Anche la scuola secondaria di primo grado Istituto Comprensivo ‘Amedeo Duca d’Aosta’ di Ossona ha superato le selezioni regionali, ci racconta la professoressa Chiara Milani: “A partire da un lavoro dello scorso anno ‘Adotta un giusto’ abbiamo realizzato un video sulla figura di Ferdinando Valletti, ex calciatore del Milan deportato a Gusen e a Mauthausen, la cui storia, approfondita dalla biografia della figlia Manuela Valletti Ghezzi ‘Deportato 157633 - Voglia di non morire’ ha toccato profondamente gli alunni”. All’inizio del video, in una scenetta realizzata dalle classi terze, i ragazzi estraggono simbolicamente un ‘cartellino rosso’ per espellere i comportamenti razzisti dallo sport.
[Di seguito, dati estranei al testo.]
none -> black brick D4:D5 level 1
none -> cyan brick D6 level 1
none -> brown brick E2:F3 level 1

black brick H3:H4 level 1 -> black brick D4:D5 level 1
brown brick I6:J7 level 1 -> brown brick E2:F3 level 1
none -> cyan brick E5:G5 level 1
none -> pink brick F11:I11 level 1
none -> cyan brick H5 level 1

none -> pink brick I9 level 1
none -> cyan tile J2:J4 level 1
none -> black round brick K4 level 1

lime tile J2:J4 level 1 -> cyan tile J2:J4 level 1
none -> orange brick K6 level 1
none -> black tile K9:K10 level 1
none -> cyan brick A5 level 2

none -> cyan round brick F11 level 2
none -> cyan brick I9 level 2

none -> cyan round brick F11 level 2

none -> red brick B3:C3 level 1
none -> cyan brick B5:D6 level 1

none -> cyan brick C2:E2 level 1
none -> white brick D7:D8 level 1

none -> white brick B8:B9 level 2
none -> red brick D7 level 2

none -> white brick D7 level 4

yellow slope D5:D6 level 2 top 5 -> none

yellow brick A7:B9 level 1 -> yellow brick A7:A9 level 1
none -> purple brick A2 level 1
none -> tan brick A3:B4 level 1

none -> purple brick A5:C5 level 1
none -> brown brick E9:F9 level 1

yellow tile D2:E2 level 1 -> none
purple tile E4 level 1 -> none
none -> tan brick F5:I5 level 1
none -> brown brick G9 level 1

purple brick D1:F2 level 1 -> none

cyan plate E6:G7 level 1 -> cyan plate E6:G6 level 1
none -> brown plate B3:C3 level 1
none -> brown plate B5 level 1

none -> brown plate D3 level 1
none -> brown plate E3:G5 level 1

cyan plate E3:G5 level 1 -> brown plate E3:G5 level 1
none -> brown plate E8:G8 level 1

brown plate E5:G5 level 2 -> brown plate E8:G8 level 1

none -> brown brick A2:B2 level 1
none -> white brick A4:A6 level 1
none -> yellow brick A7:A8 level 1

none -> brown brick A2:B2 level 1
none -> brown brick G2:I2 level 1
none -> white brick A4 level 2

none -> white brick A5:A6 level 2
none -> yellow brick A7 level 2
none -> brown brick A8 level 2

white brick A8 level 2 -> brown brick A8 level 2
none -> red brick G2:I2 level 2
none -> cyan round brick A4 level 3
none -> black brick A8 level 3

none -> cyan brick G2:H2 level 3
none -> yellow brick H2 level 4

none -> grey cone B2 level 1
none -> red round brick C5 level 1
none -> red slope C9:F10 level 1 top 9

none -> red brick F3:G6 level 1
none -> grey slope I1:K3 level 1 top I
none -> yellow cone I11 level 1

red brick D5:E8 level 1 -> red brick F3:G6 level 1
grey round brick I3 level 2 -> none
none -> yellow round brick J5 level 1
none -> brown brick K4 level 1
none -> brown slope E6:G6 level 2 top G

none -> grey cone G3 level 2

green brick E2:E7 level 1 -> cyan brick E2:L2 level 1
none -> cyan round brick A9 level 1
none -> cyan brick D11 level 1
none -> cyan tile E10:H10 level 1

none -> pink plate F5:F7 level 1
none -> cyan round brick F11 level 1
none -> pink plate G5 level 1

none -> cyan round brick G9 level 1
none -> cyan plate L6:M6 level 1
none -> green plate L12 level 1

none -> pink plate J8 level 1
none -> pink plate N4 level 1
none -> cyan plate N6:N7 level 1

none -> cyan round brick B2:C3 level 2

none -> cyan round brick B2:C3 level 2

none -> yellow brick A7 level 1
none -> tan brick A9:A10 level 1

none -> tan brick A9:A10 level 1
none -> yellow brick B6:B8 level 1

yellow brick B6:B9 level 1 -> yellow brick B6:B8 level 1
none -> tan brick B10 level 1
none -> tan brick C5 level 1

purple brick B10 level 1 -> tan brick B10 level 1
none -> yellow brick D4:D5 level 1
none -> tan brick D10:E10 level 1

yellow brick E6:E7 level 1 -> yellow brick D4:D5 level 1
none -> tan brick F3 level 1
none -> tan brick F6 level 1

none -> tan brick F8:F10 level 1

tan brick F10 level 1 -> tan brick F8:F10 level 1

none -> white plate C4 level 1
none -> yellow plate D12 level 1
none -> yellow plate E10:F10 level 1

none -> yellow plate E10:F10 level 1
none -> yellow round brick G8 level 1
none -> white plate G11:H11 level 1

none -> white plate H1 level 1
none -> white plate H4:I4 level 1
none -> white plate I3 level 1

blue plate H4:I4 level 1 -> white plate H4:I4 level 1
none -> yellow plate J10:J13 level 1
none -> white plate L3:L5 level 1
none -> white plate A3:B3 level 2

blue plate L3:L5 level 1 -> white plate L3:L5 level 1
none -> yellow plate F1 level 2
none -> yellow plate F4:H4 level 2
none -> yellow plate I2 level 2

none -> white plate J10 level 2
Se negli anni trenta e quaranta del secolo scorso, in Germania, in Italia e in altri Paesi, anche il mondo dello sport fu coinvolto e sconvolto dal razzismo e dall’antisemitismo, anche oggi, purtroppo, assistiamo a manifestazioni sportive profanate da atteggiamenti razzisti e antisemiti. Lo studio e la consapevolezza di quanto avvenuto nel passato ci inducono a riflettere sulla pericolosità di tali atteggiamenti. Una riflessione così sviluppata dai ragazzi, con il loro elaborato ‘Espelli il razzismo. Scegli il rispetto’.